Work to complete:
The response must consist of the complete listing below, reproduced without alteration.

★ ★ ★

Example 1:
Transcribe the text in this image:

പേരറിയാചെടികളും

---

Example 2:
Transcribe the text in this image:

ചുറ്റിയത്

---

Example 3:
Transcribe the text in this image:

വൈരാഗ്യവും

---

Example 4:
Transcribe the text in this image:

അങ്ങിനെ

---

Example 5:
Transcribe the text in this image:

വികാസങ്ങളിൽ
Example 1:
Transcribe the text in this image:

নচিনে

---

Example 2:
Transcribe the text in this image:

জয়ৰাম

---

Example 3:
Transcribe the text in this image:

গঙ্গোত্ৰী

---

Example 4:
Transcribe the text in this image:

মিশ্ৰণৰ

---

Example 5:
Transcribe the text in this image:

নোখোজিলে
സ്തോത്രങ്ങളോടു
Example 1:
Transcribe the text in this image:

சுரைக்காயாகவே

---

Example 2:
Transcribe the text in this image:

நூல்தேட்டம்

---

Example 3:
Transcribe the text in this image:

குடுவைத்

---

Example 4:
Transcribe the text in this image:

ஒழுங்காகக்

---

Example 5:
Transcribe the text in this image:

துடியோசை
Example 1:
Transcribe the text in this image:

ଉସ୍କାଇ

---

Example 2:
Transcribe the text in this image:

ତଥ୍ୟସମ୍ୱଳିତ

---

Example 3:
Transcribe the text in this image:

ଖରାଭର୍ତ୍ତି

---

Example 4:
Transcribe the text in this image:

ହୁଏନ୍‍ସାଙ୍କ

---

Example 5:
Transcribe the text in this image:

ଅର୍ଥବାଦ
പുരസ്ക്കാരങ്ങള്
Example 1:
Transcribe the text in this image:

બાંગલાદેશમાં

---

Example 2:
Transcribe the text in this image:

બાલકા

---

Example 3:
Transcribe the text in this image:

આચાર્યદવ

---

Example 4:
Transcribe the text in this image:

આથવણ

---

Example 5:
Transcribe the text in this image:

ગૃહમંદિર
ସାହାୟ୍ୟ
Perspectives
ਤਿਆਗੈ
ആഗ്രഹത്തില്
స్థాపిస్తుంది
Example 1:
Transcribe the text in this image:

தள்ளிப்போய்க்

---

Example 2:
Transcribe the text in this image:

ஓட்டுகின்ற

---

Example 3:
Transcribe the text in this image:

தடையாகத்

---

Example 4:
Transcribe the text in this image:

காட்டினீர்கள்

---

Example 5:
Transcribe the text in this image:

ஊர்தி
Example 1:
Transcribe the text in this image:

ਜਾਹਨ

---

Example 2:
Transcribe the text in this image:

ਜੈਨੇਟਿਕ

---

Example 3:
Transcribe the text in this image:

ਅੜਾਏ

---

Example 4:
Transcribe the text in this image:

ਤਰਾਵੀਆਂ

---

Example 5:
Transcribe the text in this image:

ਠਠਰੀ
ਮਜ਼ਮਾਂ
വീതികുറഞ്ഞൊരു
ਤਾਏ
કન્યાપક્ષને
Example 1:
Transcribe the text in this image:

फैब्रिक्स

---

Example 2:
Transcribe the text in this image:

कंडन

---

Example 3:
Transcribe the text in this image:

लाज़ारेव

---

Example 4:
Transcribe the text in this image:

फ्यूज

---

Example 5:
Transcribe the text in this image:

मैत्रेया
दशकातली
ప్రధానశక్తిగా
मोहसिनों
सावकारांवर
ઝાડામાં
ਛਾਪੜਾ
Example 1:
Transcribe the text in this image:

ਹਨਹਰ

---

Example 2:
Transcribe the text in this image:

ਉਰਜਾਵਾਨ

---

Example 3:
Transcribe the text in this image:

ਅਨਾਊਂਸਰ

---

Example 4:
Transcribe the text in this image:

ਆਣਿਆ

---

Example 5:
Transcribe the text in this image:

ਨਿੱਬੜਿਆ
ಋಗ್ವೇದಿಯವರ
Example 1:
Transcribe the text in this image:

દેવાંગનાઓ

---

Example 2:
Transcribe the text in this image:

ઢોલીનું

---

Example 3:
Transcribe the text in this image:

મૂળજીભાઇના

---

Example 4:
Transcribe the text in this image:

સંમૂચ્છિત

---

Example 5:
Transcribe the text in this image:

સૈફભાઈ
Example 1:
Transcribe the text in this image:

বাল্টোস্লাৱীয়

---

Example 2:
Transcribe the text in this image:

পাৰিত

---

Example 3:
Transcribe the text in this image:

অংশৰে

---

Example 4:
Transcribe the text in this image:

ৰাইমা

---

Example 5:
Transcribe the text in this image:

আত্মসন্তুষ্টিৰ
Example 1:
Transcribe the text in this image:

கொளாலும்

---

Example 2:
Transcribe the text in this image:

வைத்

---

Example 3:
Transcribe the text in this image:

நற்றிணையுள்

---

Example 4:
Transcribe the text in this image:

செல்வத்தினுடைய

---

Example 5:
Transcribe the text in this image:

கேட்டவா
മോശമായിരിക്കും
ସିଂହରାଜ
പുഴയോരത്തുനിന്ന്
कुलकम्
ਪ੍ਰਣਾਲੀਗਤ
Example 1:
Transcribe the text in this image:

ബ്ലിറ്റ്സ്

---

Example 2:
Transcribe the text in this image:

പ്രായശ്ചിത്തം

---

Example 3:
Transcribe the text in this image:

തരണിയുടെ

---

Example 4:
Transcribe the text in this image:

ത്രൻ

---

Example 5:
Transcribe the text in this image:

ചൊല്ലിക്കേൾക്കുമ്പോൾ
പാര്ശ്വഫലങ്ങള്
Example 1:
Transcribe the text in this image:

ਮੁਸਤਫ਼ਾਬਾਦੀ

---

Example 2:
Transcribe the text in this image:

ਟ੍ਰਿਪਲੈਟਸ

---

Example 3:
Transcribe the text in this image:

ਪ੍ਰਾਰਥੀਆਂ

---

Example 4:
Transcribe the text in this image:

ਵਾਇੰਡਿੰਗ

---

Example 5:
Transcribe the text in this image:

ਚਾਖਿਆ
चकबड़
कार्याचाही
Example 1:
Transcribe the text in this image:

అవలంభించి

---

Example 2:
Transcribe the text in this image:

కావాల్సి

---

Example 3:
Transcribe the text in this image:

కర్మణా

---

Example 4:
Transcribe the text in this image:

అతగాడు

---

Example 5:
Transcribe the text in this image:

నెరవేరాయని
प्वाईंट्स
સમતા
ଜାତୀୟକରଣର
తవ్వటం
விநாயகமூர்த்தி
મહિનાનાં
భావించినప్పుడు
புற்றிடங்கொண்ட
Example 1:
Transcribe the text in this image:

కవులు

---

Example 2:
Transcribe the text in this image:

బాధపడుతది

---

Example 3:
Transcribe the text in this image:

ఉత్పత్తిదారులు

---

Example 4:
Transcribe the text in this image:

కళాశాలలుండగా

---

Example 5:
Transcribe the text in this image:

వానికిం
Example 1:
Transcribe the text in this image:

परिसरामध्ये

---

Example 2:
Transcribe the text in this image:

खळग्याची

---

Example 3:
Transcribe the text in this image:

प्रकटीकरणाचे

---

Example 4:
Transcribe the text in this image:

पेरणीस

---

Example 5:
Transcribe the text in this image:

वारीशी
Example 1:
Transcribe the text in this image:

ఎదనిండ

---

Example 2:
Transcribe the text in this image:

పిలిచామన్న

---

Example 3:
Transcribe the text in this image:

★ ★ ★

Exercise output:
Example 1:
Transcribe the text in this image:

പേരറിയാചെടികളും

---

Example 2:
Transcribe the text in this image:

ചുറ്റിയത്

---

Example 3:
Transcribe the text in this image:

വൈരാഗ്യവും

---

Example 4:
Transcribe the text in this image:

അങ്ങിനെ

---

Example 5:
Transcribe the text in this image:

വികാസങ്ങളിൽ
Example 1:
Transcribe the text in this image:

নচিনে

---

Example 2:
Transcribe the text in this image:

জয়ৰাম

---

Example 3:
Transcribe the text in this image:

গঙ্গোত্ৰী

---

Example 4:
Transcribe the text in this image:

মিশ্ৰণৰ

---

Example 5:
Transcribe the text in this image:

নোখোজিলে
സ്തോത്രങ്ങളോടു
Example 1:
Transcribe the text in this image:

சுரைக்காயாகவே

---

Example 2:
Transcribe the text in this image:

நூல்தேட்டம்

---

Example 3:
Transcribe the text in this image:

குடுவைத்

---

Example 4:
Transcribe the text in this image:

ஒழுங்காகக்

---

Example 5:
Transcribe the text in this image:

துடியோசை
Example 1:
Transcribe the text in this image:

ଉସ୍କାଇ

---

Example 2:
Transcribe the text in this image:

ତଥ୍ୟସମ୍ୱଳିତ

---

Example 3:
Transcribe the text in this image:

ଖରାଭର୍ତ୍ତି

---

Example 4:
Transcribe the text in this image:

ହୁଏନ୍‍ସାଙ୍କ

---

Example 5:
Transcribe the text in this image:

ଅର୍ଥବାଦ
പുരസ്ക്കാരങ്ങള്
Example 1:
Transcribe the text in this image:

બાંગલાદેશમાં

---

Example 2:
Transcribe the text in this image:

બાલકા

---

Example 3:
Transcribe the text in this image:

આચાર્યદવ

---

Example 4:
Transcribe the text in this image:

આથવણ

---

Example 5:
Transcribe the text in this image:

ગૃહમંદિર
ସାହାୟ୍ୟ
Perspectives
ਤਿਆਗੈ
ആഗ്രഹത്തില്
స్థాపిస్తుంది
Example 1:
Transcribe the text in this image:

தள்ளிப்போய்க்

---

Example 2:
Transcribe the text in this image:

ஓட்டுகின்ற

---

Example 3:
Transcribe the text in this image:

தடையாகத்

---

Example 4:
Transcribe the text in this image:

காட்டினீர்கள்

---

Example 5:
Transcribe the text in this image:

ஊர்தி
Example 1:
Transcribe the text in this image:

ਜਾਹਨ

---

Example 2:
Transcribe the text in this image:

ਜੈਨੇਟਿਕ

---

Example 3:
Transcribe the text in this image:

ਅੜਾਏ

---

Example 4:
Transcribe the text in this image:

ਤਰਾਵੀਆਂ

---

Example 5:
Transcribe the text in this image:

ਠਠਰੀ
ਮਜ਼ਮਾਂ
വീതികുറഞ്ഞൊരു
ਤਾਏ
કન્યાપક્ષને
Example 1:
Transcribe the text in this image:

फैब्रिक्स

---

Example 2:
Transcribe the text in this image:

कंडन

---

Example 3:
Transcribe the text in this image:

लाज़ारेव

---

Example 4:
Transcribe the text in this image:

फ्यूज

---

Example 5:
Transcribe the text in this image:

मैत्रेया
दशकातली
ప్రధానశక్తిగా
मोहसिनों
सावकारांवर
ઝાડામાં
ਛਾਪੜਾ
Example 1:
Transcribe the text in this image:

ਹਨਹਰ

---

Example 2:
Transcribe the text in this image:

ਉਰਜਾਵਾਨ

---

Example 3:
Transcribe the text in this image:

ਅਨਾਊਂਸਰ

---

Example 4:
Transcribe the text in this image:

ਆਣਿਆ

---

Example 5:
Transcribe the text in this image:

ਨਿੱਬੜਿਆ
ಋಗ್ವೇದಿಯವರ
Example 1:
Transcribe the text in this image:

દેવાંગનાઓ

---

Example 2:
Transcribe the text in this image:

ઢોલીનું

---

Example 3:
Transcribe the text in this image:

મૂળજીભાઇના

---

Example 4:
Transcribe the text in this image:

સંમૂચ્છિત

---

Example 5:
Transcribe the text in this image:

સૈફભાઈ
Example 1:
Transcribe the text in this image:

বাল্টোস্লাৱীয়

---

Example 2:
Transcribe the text in this image:

পাৰিত

---

Example 3:
Transcribe the text in this image:

অংশৰে

---

Example 4:
Transcribe the text in this image:

ৰাইমা

---

Example 5:
Transcribe the text in this image:

আত্মসন্তুষ্টিৰ
Example 1:
Transcribe the text in this image:

கொளாலும்

---

Example 2:
Transcribe the text in this image:

வைத்

---

Example 3:
Transcribe the text in this image:

நற்றிணையுள்

---

Example 4:
Transcribe the text in this image:

செல்வத்தினுடைய

---

Example 5:
Transcribe the text in this image:

கேட்டவா
മോശമായിരിക്കും
ସିଂହରାଜ
പുഴയോരത്തുനിന്ന്
कुलकम्
ਪ੍ਰਣਾਲੀਗਤ
Example 1:
Transcribe the text in this image:

ബ്ലിറ്റ്സ്

---

Example 2:
Transcribe the text in this image:

പ്രായശ്ചിത്തം

---

Example 3:
Transcribe the text in this image:

തരണിയുടെ

---

Example 4:
Transcribe the text in this image:

ത്രൻ

---

Example 5:
Transcribe the text in this image:

ചൊല്ലിക്കേൾക്കുമ്പോൾ
പാര്ശ്വഫലങ്ങള്
Example 1:
Transcribe the text in this image:

ਮੁਸਤਫ਼ਾਬਾਦੀ

---

Example 2:
Transcribe the text in this image:

ਟ੍ਰਿਪਲੈਟਸ

---

Example 3:
Transcribe the text in this image:

ਪ੍ਰਾਰਥੀਆਂ

---

Example 4:
Transcribe the text in this image:

ਵਾਇੰਡਿੰਗ

---

Example 5:
Transcribe the text in this image:

ਚਾਖਿਆ
चकबड़
कार्याचाही
Example 1:
Transcribe the text in this image:

అవలంభించి

---

Example 2:
Transcribe the text in this image:

కావాల్సి

---

Example 3:
Transcribe the text in this image:

కర్మణా

---

Example 4:
Transcribe the text in this image:

అతగాడు

---

Example 5:
Transcribe the text in this image:

నెరవేరాయని
प्वाईंट्स
સમતા
ଜାତୀୟକରଣର
తవ్వటం
விநாயகமூர்த்தி
મહિનાનાં
భావించినప్పుడు
புற்றிடங்கொண்ட
Example 1:
Transcribe the text in this image:

కవులు

---

Example 2:
Transcribe the text in this image:

బాధపడుతది

---

Example 3:
Transcribe the text in this image:

ఉత్పత్తిదారులు

---

Example 4:
Transcribe the text in this image:

కళాశాలలుండగా

---

Example 5:
Transcribe the text in this image:

వానికిం
Example 1:
Transcribe the text in this image:

परिसरामध्ये

---

Example 2:
Transcribe the text in this image:

खळग्याची

---

Example 3:
Transcribe the text in this image:

प्रकटीकरणाचे

---

Example 4:
Transcribe the text in this image:

पेरणीस

---

Example 5:
Transcribe the text in this image:

वारीशी
Example 1:
Transcribe the text in this image:

ఎదనిండ

---

Example 2:
Transcribe the text in this image:

పిలిచామన్న

---

Example 3:
Transcribe the text in this image:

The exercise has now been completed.